Goh Ethan, Gallo Robert, Hom Jason, Strong Eric, Weng Yingjie, Kerman Hannah, Cool Josephine, Kanjee Zahir, Parsons Andrew S, Ahuja Neera, Horvitz Eric, Yang Daniel, Milstein Arnold, Olson Andrew P J, Rodman Adam, Chen Jonathan H
Stanford Center for Biomedical Informatics Research, Stanford University, Stanford, CA.
Stanford Clinical Excellence Research Center, Stanford University, Stanford, CA.
medRxiv. 2024 Mar 14:2024.03.12.24303785. doi: 10.1101/2024.03.12.24303785.
Diagnostic errors are common and cause significant morbidity. Large language models (LLMs) have shown promise in their performance on both multiple-choice and open-ended medical reasoning examinations, but it remains unknown whether the use of such tools improves diagnostic reasoning.
To assess the impact of the GPT-4 LLM on physicians' diagnostic reasoning compared to conventional resources.
Multi-center, randomized clinical vignette study.
The study was conducted using remote video conferencing with physicians across the country and in-person participation across multiple academic medical institutions.
Resident and attending physicians with training in family medicine, internal medicine, or emergency medicine.
Participants were randomized to access GPT-4 in addition to conventional diagnostic resources or to just conventional resources. They were allocated 60 minutes to review up to six clinical vignettes adapted from established diagnostic reasoning exams.
The primary outcome was diagnostic performance based on differential diagnosis accuracy, appropriateness of supporting and opposing factors, and next diagnostic evaluation steps. Secondary outcomes included time spent per case and final diagnosis.
50 physicians (26 attendings, 24 residents) participated, with an average of 5.2 cases completed per participant. The median diagnostic reasoning score per case was 76.3 percent (IQR 65.8 to 86.8) for the GPT-4 group and 73.7 percent (IQR 63.2 to 84.2) for the conventional resources group, with an adjusted difference of 1.6 percentage points (95% CI -4.4 to 7.6; p=0.60). The median time spent on cases for the GPT-4 group was 519 seconds (IQR 371 to 668 seconds), compared to 565 seconds (IQR 456 to 788 seconds) for the conventional resources group, with a time difference of -82 seconds (95% CI -195 to 31; p=0.20).

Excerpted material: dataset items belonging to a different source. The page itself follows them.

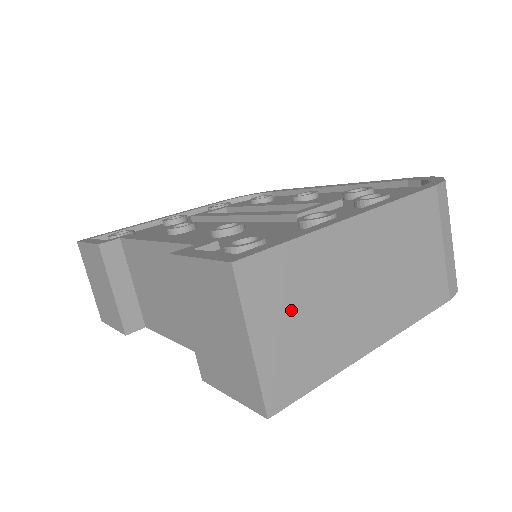
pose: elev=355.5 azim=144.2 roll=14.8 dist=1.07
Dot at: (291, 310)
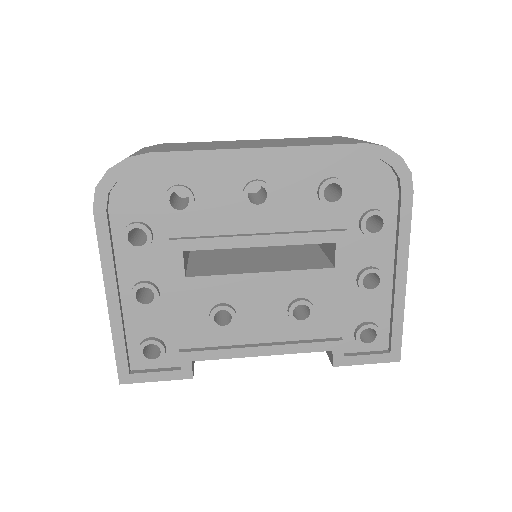
Dot at: occluded
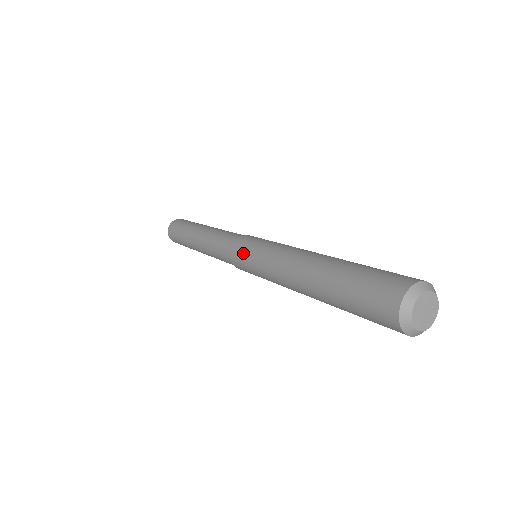
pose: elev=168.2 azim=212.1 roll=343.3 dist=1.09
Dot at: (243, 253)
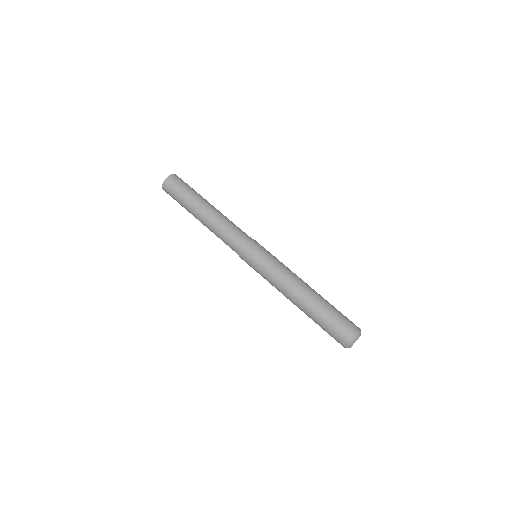
Dot at: occluded
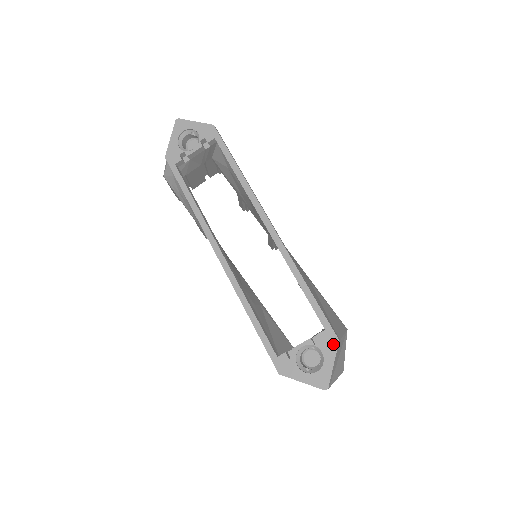
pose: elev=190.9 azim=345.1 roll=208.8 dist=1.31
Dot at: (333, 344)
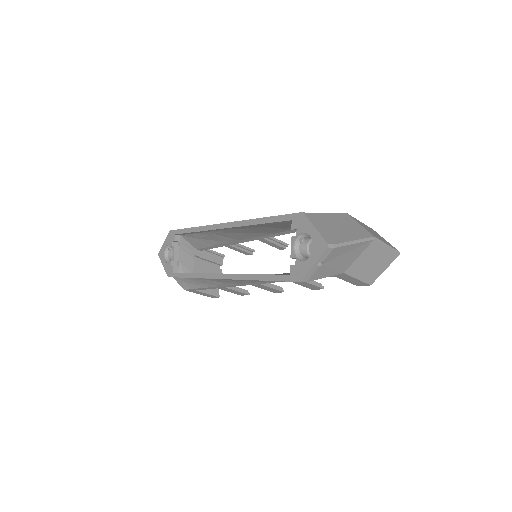
Dot at: (302, 219)
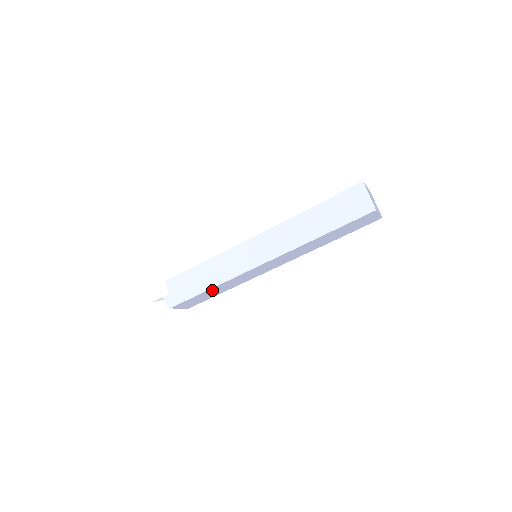
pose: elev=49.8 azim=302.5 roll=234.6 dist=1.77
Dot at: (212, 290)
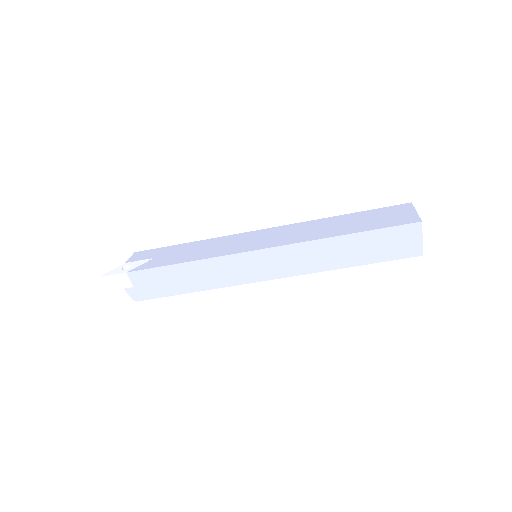
Dot at: occluded
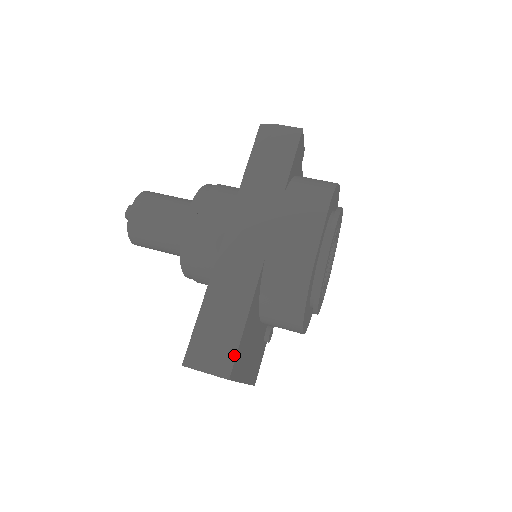
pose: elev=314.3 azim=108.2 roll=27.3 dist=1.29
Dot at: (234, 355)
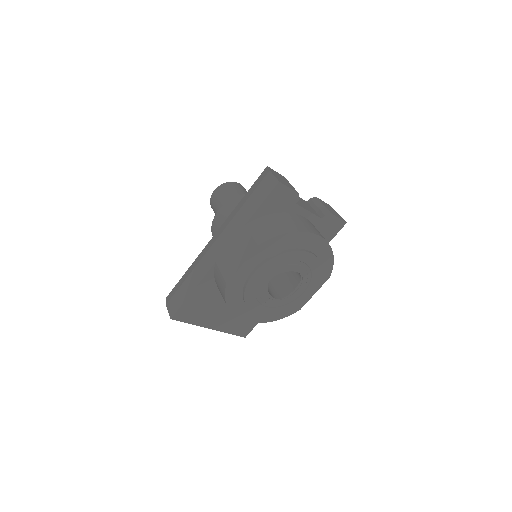
Dot at: (178, 308)
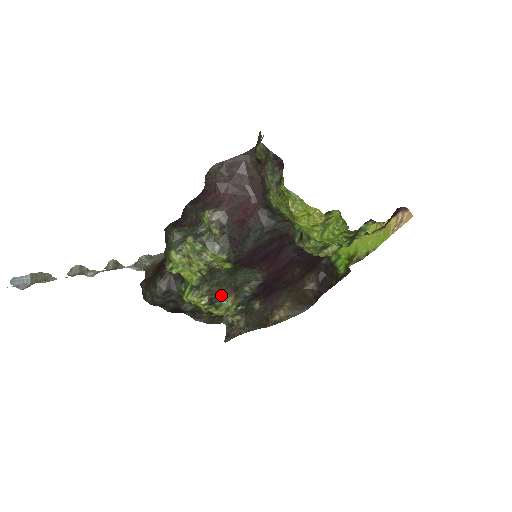
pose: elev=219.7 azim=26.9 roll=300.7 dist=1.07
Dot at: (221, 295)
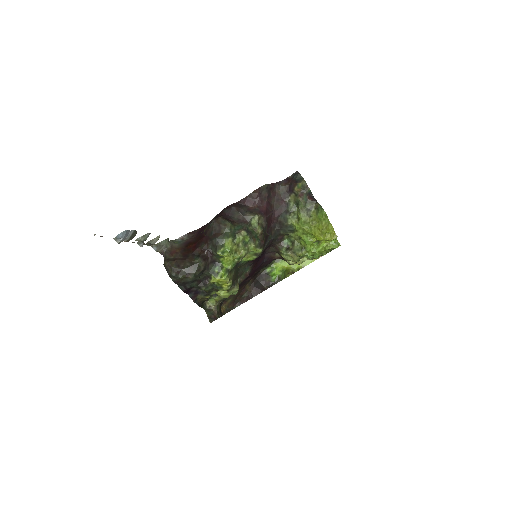
Dot at: (235, 281)
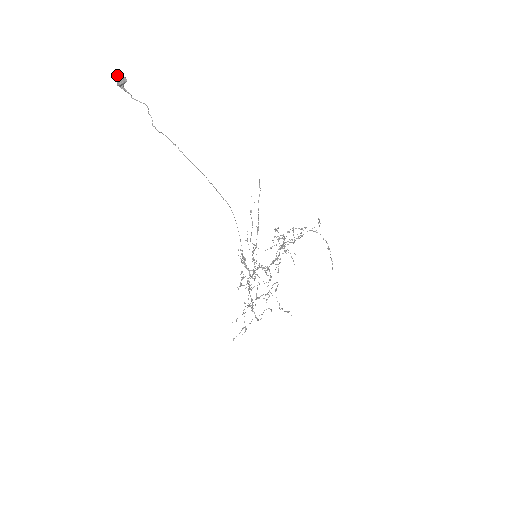
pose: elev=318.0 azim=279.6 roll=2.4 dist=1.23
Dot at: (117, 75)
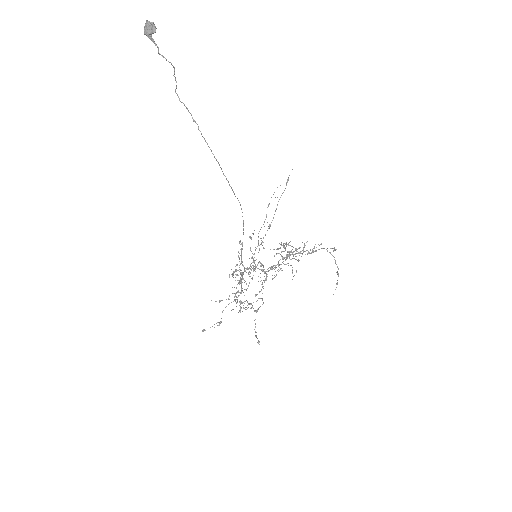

GPT-4 alone scored 15.5 percentage points (95% CI 1.5 to 29, p=0.03) higher than the conventional resources group.
In a clinical vignette-based study, the availability of GPT-4 to physicians as a diagnostic aid did not significantly improve clinical reasoning compared to conventional resources, although it may improve components of clinical reasoning such as efficiency. GPT-4 alone demonstrated higher performance than both physician groups, suggesting opportunities for further improvement in physician-AI collaboration in clinical practice.
诊断错误很常见,并会导致严重的发病率。大语言模型(LLMs)在多项选择题和开放式医学推理考试中的表现已显示出前景,但使用此类工具是否能改善诊断推理仍不清楚。
评估GPT-4大语言模型与传统资源相比对医生诊断推理的影响。
多中心随机临床病例研究。
该研究通过与全国各地的医生进行远程视频会议以及在多个学术医疗机构进行现场参与来开展。
接受过家庭医学、内科或急诊医学培训的住院医师和主治医师。
参与者被随机分配,一组除了使用传统诊断资源外还可使用GPT-4,另一组仅使用传统资源。他们被分配60分钟来审查多达六个改编自既定诊断推理考试的临床病例。
主要结局是基于鉴别诊断准确性、支持和反对因素的适当性以及下一步诊断评估步骤的诊断表现。次要结局包括每个病例花费的时间和最终诊断。
50名医生(26名主治医师,24名住院医师)参与,每位参与者平均完成5.2个病例。GPT-4组每个病例的诊断推理得分中位数为76.3%(四分位间距65.8%至86.8%),传统资源组为73.7%(四分位间距63.2%至84.2%),调整后的差异为1.6个百分点(95%置信区间-4.4至7.6;p = 0.60)。GPT-4组每个病例花费的时间中位数为519秒(四分位间距371至668秒),传统资源组为565秒(四分位间距456至788秒),时间差为-82秒(95%置信区间-195至31;p = 0.20)。仅使用GPT-4的得分比传统资源组高15.5个百分点(95%置信区间1.5至29,p = 0.03)。
在一项基于临床病例的研究中,与传统资源相比,向医生提供GPT-4作为诊断辅助工具并没有显著改善临床推理,尽管它可能会改善临床推理的某些方面,如效率。仅使用GPT-4的表现高于两个医生组,这表明在临床实践中医生与人工智能合作还有进一步改进的机会。